Hi, Thanks for the email.
My answers to your questions:
1. It is a tradeoff-VTD-XMl consumes more memory, but
is easy to use and more powerful, Any random access capable XML processing API *needs* to at least load the entire hierachical structure in memory. My take is that among SAX, STAX, DOM
and JDOM, vtd-xml is the least likely one to choke, and best one
to handle peak loads...
2. Agree with you, benchmarking a dummy SAX parser is unfair for VTD-XML,
that will make VTD-XML look prettier in real life scenario.
3. Look at all the vertical industry XML related vocubalry,  SOAP,
Rest and XML schema, and infoset data model, DTD seems deprecated
a bit, and VTD-XMl doesn't support external entities... other than that
VTD-XML is equally capable
Cheers,
jz



----- Original Message ----- From: "Stefano Mazzocchi" <[EMAIL PROTECTED]>
To: <[email protected]>
Sent: Sunday, February 19, 2006 8:57 PM
Subject: Re: [ANN] VTD-XML Version 1.5 Released






Hmmmm, I have to admit that I've toyed with this idea myself lately, especially since I'm diving deep into processing large quantities of XML files these days (when I say 'large', I mean it, large that 32 bits of address space are not enough).

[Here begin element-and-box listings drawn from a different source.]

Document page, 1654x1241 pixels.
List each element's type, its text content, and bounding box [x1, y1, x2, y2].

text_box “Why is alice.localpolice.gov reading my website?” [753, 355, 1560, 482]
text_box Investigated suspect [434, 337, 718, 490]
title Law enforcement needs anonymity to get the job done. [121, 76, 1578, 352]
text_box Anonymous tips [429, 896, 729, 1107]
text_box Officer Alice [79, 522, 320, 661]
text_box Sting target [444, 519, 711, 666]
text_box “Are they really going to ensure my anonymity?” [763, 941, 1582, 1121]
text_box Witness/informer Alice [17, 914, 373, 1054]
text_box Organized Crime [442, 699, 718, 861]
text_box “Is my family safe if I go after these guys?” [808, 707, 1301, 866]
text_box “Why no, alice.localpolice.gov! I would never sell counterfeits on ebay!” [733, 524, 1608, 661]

The idea of non-extracting parsing is nice but there are few issues:

1) the memory requirements, still much less than DOM, but are still *way* more than an event-driven model like SAX. Cocoon, for example, would die if we were to move to a parser like this one, especially under load spikes.

2) benchmarking against a dummy SAX content handler is completely meaningless. in order for the API to be of any use, you have to create strings, you can't simply pass pointers to char arrays around. I bet that if the SAX parser could go on without creating strings, it would be just as fast (xerces, in fact, does use a similar mechanism to return you the character() SAX event, where the entire document is kept in memory and the start/finish pointers are passed instead of a new array.

3) 90% of the slowness comes from 10% of the details in the XML spec, which means in order to keep fast, you need to sacrifice compliance... which is not an option these days given how cheap silicon is.

But don't get me wrong, I think there is something interesting in what you are doing: I think it would be cool if you could serialize the 'tree index' alongside the document on disk and provide some sort of b-tree indexing for it. It would help me in my multi-GB-of-XML day2day struggle.

You claim xpath random access, but what is the algorithmical complexity of that? O(1), O(log(n)), O(n), O(n*log(n))? If one were to store the parsed tree index on disk, how many pages would one need to page in before reaching the required xpath?

--
Stefano.